What is a Cataract?
A cataract is one of the most common eye conditions and causes blurry vision due to clouding of the natural lens in the eye.
The human lens is located behind the iris (the coloured portion of the eye), and it is mostly made up of water and proteins. These specific proteins provide the lens its transparent structure.
When a cataract occurs, the lens becomes cloudy and is seen as a white cloudy ball in the centre of the iris.
Who is at Risk of Cataracts?
- The development of a cataract can occur with the natural aging process of an individual.
- Cataracts can also be inherited or can develop in infants as a result of infections in the mother during pregnancy.
- They can form as a complication of other diseases such as glaucoma and diabetes, or can develop after certain injuries.
- Prolonged use of corticosteroid inhalers and eye drops, and excessive exposure to UV rays, X-rays and other radiation during radiotherapy, can increase the risk of cataract formation.
What Causes Cataracts?
Any structural change in the lens proteins can alter its clarity and negatively impact vision.
The lens becomes more and more cloudy with time when a cataract occurs, and may be viewable as white patches in the centre of the pupil.
What Are the Symptoms of Cataracts?
Symptoms commonly associated with cataracts include:
- Blurry or cloudy vision
- Faded colours
- Increased glare from lights
- Poor vision at night
- Multiple images
- Frequent change in eye prescription
What are the Stages of Cataracts?
Initially, only a small part of the eye lens is affected, and you will not notice any vision loss. The cataract later grows larger and your vision gets increasingly cloudy. At an advanced stage you may experience double vision or light flashes.
Types of Cataracts
Cataracts may be classified based on their location within the eye, which include:
Cloudiness is present in the centre of the lens.
Cloudiness is seen as white spokes in the outer periphery of the lens.
Posterior Subcapsular Cataract:
This occurs at the back of the lens capsule, which is like a shell of the lens. It may develop quicker than the other types of cataracts and it is more commonly seen in patients with diabetes or on long term steroid treatment.
What are the consequences of leaving cataracts untreated?
Cataracts do not heal on their own or with conservative treatment. Vision loss will only get worse and will lead to blindness if not treated by surgery.
Diagnosis of Cataracts
To assess the impact of the cataract on your vision, your ophthalmologist will test your visual acuity. This test involves reading an eye chart from a certain distance with one eye at a time. A comprehensive eye examination will then be performed to assess the severity of the cataract. A slit lamp examination uses a microscope to examine the structures in front of the eye such as the lens and cornea which are illuminated by a bright line of light.

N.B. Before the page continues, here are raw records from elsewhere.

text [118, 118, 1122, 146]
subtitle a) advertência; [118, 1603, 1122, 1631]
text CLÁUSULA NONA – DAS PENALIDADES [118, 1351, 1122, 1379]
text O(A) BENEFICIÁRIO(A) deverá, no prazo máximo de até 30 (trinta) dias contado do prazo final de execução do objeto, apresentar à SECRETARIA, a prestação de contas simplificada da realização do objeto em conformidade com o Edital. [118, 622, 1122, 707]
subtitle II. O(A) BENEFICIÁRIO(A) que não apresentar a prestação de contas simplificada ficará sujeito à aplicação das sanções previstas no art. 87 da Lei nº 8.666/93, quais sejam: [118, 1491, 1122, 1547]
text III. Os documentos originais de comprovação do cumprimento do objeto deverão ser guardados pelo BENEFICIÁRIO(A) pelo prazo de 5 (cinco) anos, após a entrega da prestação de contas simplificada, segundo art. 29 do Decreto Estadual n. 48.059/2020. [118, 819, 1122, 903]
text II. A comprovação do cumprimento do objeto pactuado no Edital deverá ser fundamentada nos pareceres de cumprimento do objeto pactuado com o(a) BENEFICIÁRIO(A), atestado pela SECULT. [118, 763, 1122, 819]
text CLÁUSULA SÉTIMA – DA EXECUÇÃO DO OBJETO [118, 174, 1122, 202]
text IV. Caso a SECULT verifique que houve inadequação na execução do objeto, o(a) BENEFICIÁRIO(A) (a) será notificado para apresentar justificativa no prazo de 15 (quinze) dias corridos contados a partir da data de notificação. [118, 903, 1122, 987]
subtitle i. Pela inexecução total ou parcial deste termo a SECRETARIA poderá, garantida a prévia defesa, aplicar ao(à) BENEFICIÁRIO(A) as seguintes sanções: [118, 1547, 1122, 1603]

A retinal examination may be performed to look for problems with the retina, the light-sensitive layer at the back of your eyes.
Treatment of Cataracts
Surgery is the only treatment option for cataracts, which is recommended based on the severity of the disease and the impact it will have on the daily activities of the patient. It involves removal of the cloudy lens inside your eye and replacement with an artificial one.
The latest cataract surgery comprises of advanced phacoemulsification combined with micro-incision or femtosecond laser-assisted cataract surgery.
Preparing for Cataract surgery
Before surgery, your doctor may perform an ultrasound test of the eye. You will have to stop taking certain medications. Eyedrops are prescribed to prevent infection. You may be asked to fast 12 hours before the procedure. You will not be able to drive after the procedure, so you should have someone ready to take you home. You may also have to arrange for home assistance.
Procedure for Cataract surgery
Cataract Surgery is performed in five stages, these are:
- The operated eye will be completely anaesthetised by an anaesthetic specialist.
- A small incision will then be created manually or with a laser to allow access to the cataract.
- The cataract will be broken into small pieces with an ultrasound probe (phacoemulsification) and removed.
- After the cataract is removed, an artificial lens implant will be inserted into the eye for focussing light.
- Finally, the eye will be patched and you may return home.
Types of Lens Implants
There are many different types of lens implants available.
Monofocal Intraocular Lens
The traditional lens implant is a monofocal intraocular lens, which can only be used to correct a certain range of vision (usually the distance vision for driving).
The latest lens implants may correct different portions of your vision, which include:
- Intermediate (computer) and
- Near (reading) vision.
These implants may help to reduce the need for spectacles after cataract surgery, however they are not suitable for all individuals.
Toric lens implants can be used to correct astigmatism and decrease the dependence on spectacles. Your ophthalmologist will help you to choose the most suitable lens implant based on your needs and lifestyle. It is essential to appreciate that spectacles may still be required to provide the sharpest focus in certain conditions despite the most suitable implants chosen.
Cataract Surgery Recovery
- Your ophthalmologist will check your eye on the following day after surgery.
- You will be instructed to use eye drops for one month.
- Depending on the severity of your cataract, your vision will clear in a couple of days, or may take a few weeks.
- It is essential to understand that even if visual recovery is slower, the final visual outcome will still be the same.